**Exercise objective:** In the entries that follow, the lines from the one with "glioma (low-grade) was" through the one with "image of neoplastic" are the ones to write out, exactly and with both ends included. Nothing else should appear.

(Records from a data collection)
┏━━

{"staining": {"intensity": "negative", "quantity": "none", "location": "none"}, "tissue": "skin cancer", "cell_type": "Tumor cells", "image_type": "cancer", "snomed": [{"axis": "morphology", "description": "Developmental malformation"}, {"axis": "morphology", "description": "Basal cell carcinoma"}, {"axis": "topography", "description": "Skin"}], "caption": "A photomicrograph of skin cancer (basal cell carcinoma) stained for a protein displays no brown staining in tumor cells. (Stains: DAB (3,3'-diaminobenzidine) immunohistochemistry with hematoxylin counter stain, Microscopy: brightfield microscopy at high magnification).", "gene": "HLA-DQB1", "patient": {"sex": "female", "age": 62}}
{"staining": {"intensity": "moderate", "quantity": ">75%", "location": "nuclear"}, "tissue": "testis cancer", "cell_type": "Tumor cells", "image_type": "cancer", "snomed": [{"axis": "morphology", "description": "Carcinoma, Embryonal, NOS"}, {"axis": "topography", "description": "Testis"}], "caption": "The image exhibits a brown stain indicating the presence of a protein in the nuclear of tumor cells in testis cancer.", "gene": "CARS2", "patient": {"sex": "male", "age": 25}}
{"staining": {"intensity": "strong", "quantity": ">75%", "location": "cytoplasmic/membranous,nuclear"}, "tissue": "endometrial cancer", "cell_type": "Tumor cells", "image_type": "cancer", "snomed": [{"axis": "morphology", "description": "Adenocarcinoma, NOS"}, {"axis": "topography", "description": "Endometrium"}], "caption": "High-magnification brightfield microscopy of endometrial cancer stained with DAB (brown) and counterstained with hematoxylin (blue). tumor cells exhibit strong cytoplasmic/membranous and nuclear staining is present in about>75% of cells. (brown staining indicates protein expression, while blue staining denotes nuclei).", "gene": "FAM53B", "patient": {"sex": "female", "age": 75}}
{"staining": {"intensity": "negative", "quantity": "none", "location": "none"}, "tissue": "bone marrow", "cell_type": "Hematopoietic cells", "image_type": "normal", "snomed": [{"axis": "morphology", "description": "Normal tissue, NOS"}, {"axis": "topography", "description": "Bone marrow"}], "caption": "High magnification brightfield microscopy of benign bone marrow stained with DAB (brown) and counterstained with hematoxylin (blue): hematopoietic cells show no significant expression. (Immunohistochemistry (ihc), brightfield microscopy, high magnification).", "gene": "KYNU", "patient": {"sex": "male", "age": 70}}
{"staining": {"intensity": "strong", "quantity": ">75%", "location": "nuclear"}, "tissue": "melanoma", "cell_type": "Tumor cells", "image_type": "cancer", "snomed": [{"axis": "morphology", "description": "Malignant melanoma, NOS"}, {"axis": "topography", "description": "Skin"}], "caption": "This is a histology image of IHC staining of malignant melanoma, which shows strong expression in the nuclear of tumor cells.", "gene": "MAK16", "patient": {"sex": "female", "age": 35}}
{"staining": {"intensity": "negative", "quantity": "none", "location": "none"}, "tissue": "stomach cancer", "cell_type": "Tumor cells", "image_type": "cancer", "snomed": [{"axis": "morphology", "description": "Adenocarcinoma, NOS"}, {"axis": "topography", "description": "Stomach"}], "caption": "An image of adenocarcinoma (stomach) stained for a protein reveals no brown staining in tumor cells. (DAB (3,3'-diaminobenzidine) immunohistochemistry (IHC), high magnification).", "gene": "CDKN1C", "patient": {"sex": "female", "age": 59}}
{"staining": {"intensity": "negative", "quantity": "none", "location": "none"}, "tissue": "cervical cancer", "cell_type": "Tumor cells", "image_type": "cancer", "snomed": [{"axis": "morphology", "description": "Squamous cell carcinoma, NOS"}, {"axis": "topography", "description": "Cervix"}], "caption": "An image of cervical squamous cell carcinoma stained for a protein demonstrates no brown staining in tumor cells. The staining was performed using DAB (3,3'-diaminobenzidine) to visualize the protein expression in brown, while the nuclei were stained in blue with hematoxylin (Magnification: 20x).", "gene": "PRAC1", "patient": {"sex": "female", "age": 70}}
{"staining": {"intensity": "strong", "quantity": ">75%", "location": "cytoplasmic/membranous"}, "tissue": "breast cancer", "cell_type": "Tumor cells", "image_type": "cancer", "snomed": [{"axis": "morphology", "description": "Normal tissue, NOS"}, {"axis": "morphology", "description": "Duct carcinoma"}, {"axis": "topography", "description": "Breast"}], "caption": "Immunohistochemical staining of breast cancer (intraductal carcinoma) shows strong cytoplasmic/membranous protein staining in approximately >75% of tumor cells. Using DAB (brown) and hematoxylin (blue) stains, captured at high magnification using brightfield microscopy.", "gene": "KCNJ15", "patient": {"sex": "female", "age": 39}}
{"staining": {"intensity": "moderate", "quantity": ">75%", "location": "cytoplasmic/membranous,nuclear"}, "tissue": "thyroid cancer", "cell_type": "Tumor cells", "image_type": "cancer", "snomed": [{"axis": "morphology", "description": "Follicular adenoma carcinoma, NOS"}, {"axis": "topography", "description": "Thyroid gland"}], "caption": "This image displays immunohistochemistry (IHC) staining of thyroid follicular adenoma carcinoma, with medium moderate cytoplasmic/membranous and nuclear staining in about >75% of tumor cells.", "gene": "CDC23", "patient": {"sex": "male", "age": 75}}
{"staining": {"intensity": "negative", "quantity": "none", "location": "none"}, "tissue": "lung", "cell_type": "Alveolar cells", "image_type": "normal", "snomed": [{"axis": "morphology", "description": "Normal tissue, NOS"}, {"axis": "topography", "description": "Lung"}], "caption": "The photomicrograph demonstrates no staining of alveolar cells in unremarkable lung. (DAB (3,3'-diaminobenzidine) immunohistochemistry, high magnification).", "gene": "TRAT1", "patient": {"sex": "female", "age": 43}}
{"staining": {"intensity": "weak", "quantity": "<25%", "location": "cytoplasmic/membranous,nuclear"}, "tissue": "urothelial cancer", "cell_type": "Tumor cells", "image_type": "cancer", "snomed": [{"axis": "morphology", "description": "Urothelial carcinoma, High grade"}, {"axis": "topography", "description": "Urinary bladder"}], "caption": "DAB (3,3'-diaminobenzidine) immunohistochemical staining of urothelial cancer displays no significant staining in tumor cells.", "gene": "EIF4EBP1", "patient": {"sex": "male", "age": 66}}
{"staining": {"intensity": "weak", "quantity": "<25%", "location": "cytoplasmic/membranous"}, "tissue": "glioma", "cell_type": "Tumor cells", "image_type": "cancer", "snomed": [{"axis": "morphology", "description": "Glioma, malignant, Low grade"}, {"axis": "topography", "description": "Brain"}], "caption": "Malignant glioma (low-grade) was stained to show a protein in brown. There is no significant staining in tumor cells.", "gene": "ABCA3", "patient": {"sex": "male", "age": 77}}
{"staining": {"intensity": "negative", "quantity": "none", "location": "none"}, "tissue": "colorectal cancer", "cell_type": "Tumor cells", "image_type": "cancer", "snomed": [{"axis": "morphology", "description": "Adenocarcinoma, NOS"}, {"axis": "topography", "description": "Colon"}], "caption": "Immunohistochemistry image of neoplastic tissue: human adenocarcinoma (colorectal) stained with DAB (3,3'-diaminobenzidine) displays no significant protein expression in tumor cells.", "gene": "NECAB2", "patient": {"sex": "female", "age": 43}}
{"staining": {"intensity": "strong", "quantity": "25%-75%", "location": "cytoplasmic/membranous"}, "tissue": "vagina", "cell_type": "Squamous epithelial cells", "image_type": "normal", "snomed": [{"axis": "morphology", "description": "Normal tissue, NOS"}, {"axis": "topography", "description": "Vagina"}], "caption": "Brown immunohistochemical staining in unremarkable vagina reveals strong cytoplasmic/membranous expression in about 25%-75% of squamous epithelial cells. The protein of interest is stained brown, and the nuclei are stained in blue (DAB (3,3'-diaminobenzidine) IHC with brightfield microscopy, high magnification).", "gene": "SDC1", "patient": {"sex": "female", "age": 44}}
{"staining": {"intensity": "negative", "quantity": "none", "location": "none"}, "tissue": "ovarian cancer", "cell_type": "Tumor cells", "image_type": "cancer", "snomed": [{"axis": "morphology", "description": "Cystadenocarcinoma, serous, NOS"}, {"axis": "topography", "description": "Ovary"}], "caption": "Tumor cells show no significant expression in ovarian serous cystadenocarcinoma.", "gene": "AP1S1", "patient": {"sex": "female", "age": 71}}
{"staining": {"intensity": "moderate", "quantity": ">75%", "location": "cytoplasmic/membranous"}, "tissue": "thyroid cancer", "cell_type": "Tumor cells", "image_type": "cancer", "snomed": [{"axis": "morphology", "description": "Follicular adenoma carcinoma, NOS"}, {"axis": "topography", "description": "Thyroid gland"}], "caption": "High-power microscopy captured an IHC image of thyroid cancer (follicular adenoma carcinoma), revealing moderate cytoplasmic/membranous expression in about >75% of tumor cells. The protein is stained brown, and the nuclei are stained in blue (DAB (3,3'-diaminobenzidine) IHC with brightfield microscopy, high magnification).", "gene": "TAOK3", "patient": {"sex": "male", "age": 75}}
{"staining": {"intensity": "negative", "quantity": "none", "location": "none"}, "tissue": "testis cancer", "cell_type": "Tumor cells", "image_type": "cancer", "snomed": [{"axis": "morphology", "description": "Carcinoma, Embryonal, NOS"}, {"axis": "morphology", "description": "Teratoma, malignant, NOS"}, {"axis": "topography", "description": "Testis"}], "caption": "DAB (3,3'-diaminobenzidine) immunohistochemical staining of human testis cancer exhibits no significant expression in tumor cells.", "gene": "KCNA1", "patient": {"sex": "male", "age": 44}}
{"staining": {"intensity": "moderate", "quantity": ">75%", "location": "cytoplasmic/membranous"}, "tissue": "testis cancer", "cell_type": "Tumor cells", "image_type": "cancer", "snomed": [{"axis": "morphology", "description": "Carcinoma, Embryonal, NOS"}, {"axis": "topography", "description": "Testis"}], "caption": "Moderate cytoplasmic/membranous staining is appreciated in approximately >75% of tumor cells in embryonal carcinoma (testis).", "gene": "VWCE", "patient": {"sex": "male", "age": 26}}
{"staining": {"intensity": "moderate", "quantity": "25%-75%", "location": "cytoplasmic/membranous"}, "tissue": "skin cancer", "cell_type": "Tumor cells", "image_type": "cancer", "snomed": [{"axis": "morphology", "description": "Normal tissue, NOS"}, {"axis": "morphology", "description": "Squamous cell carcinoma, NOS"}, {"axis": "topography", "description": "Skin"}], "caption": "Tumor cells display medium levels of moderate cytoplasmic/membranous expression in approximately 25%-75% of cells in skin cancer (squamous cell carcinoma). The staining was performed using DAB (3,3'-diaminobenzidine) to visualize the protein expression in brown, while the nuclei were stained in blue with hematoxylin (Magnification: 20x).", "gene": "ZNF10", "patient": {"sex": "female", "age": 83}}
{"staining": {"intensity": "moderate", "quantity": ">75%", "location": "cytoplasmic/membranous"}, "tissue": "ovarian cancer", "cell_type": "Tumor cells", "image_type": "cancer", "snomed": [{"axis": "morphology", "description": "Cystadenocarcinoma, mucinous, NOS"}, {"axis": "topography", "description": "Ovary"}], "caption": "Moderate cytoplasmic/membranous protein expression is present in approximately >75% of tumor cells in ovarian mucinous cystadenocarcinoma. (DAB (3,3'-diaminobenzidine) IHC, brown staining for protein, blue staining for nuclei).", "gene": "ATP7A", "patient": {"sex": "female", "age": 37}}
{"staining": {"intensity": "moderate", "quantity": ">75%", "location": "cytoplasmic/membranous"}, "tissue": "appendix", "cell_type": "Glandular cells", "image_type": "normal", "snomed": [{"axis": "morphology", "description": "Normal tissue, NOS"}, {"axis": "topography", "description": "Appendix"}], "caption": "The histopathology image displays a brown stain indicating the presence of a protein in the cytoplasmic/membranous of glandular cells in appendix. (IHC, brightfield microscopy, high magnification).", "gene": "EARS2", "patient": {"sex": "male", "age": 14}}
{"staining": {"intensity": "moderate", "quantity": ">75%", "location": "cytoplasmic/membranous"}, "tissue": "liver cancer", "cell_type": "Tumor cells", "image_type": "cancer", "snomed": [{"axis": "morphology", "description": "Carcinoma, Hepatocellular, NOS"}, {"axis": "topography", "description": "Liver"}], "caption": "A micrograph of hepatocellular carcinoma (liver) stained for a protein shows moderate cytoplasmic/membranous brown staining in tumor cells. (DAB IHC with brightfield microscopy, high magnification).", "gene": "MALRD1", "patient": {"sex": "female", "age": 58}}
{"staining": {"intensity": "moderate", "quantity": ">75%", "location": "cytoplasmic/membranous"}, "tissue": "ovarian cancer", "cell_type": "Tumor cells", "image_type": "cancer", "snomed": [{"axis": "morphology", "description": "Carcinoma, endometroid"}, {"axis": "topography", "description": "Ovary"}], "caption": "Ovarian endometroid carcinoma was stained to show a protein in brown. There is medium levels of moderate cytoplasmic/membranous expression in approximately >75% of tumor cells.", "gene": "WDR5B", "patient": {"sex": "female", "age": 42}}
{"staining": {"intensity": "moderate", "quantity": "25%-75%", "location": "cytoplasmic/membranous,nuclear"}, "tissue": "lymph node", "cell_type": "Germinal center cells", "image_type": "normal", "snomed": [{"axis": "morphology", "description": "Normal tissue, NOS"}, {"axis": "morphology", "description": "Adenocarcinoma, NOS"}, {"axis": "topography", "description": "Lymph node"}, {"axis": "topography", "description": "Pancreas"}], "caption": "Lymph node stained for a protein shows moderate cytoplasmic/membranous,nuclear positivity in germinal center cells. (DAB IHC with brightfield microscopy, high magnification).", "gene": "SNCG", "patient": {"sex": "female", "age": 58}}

┗━━

**Solution to this task:**
{"staining": {"intensity": "weak", "quantity": "<25%", "location": "cytoplasmic/membranous"}, "tissue": "glioma", "cell_type": "Tumor cells", "image_type": "cancer", "snomed": [{"axis": "morphology", "description": "Glioma, malignant, Low grade"}, {"axis": "topography", "description": "Brain"}], "caption": "Malignant glioma (low-grade) was stained to show a protein in brown. There is no significant staining in tumor cells.", "gene": "ABCA3", "patient": {"sex": "male", "age": 77}}
{"staining": {"intensity": "negative", "quantity": "none", "location": "none"}, "tissue": "colorectal cancer", "cell_type": "Tumor cells", "image_type": "cancer", "snomed": [{"axis": "morphology", "description": "Adenocarcinoma, NOS"}, {"axis": "topography", "description": "Colon"}], "caption": "Immunohistochemistry image of neoplastic tissue: human adenocarcinoma (colorectal) stained with DAB (3,3'-diaminobenzidine) displays no significant protein expression in tumor cells.", "gene": "NECAB2", "patient": {"sex": "female", "age": 43}}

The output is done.